For more than half a century before the Act of 1855, re-enacted in General Statutes, § 751, the statutes of the United States had provided that questions occurring in any case before a Circuit Court of the United States, when held by two judges, upon which their opinions were opposed, might be certified to the Supreme Court of the United States for its final decision, without, however, preventing proceeding in the cause in the Circuit Court, if this could be done without prejudice to the merits. In 1872, on account of the press of business in the Supreme Court, this mode of proceeding was confined to criminal cases; continuing as to them until the establishment of the Circuit Court of Appeals in 1891. See 2 U.S. Stat. at Large, 159; Rev. Stat., §§ 650-652. Jurisdiction to decide points so certified was never declined by the Supreme Court of the United States because they might not be decisive of the cause. "Certificates of division" were passed upon, for instance, when the question was as to whether some out of a greater number of grounds of demurrer (the others not having been passed upon by the Circuit Court) were well taken (United States v. Waddell, 112 U.S. 76,5 Sup. Ct. Rep. 35); and when it was one occurring on a motion for a temporary injunction, but going to the merits of the case. United States v. Chicago, 7 How. (U.S.) 185, 191. If a cause, in the course of proceedings in which a question had been certified up and decided, at a later stage passed into judgment and exceptions were taken to the judgment for causes unconnected with the question certified, *Page 82 
a writ of error lay upon them. Daniels v. RailroadCo., 3 Wall. (U.S.) 250, 255.

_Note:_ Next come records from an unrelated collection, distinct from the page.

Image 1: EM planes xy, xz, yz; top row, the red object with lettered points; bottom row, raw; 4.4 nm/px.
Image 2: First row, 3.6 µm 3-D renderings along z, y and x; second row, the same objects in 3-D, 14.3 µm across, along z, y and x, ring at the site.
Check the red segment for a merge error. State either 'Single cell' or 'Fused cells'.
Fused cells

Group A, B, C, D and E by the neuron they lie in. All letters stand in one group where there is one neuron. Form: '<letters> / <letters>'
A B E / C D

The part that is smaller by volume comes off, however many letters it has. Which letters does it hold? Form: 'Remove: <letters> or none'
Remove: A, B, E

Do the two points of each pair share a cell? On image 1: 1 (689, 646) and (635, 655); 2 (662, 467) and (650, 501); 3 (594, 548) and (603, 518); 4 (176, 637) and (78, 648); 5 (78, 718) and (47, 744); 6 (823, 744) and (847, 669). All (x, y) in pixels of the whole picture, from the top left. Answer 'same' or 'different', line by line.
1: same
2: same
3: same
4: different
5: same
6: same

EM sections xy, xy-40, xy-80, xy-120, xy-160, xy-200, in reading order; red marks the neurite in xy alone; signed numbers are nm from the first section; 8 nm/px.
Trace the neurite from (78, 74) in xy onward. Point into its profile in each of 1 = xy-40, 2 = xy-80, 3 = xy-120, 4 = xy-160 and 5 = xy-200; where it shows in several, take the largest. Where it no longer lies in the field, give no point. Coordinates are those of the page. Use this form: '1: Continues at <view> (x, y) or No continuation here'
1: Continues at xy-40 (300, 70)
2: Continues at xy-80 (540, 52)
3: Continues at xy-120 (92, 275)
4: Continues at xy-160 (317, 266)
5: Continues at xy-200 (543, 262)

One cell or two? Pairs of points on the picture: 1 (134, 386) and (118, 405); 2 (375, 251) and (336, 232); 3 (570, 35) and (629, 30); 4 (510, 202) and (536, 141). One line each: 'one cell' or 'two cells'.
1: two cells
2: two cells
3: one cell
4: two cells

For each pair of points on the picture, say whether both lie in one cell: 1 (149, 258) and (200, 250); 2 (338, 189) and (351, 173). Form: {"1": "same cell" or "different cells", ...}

The practice under this legislation of the United States was familiar to the bar of Connecticut, by one of whom the Act of 1855 must have been drafted, when that Act was passed. Our own practice since this court assumed a strictly judicial character in 1807 was still more familiar, and that has now been maintained for a full century, with no other interruption than that furnished by our action in the case of New York, H.  N. R. Co. v. Boston, H.  E.R. Co., 36 Conn. 196, and the few recent rulings to which reference has been made, none of which were accompanied or followed by any statement of the reasons for making them.
In my judgment, when a point of law is sent up by a reservation for our advice at the request of all the parties to the cause, and with the approval of the trial court, it is as much our duty to decide it as if it were presented on an appeal. The remedy is a cheap and speedy one. It avoids the rendition of many judgments, which would be liable to reversal. It is no doubt possible that questions so reserved may be trivial, or such as ultimately prove to be immaterial to the final disposition of the case; but if it be desirable to change our practice so as to avoid the necessity of answering them, such a change, in my opinion, should come only from the General Assembly.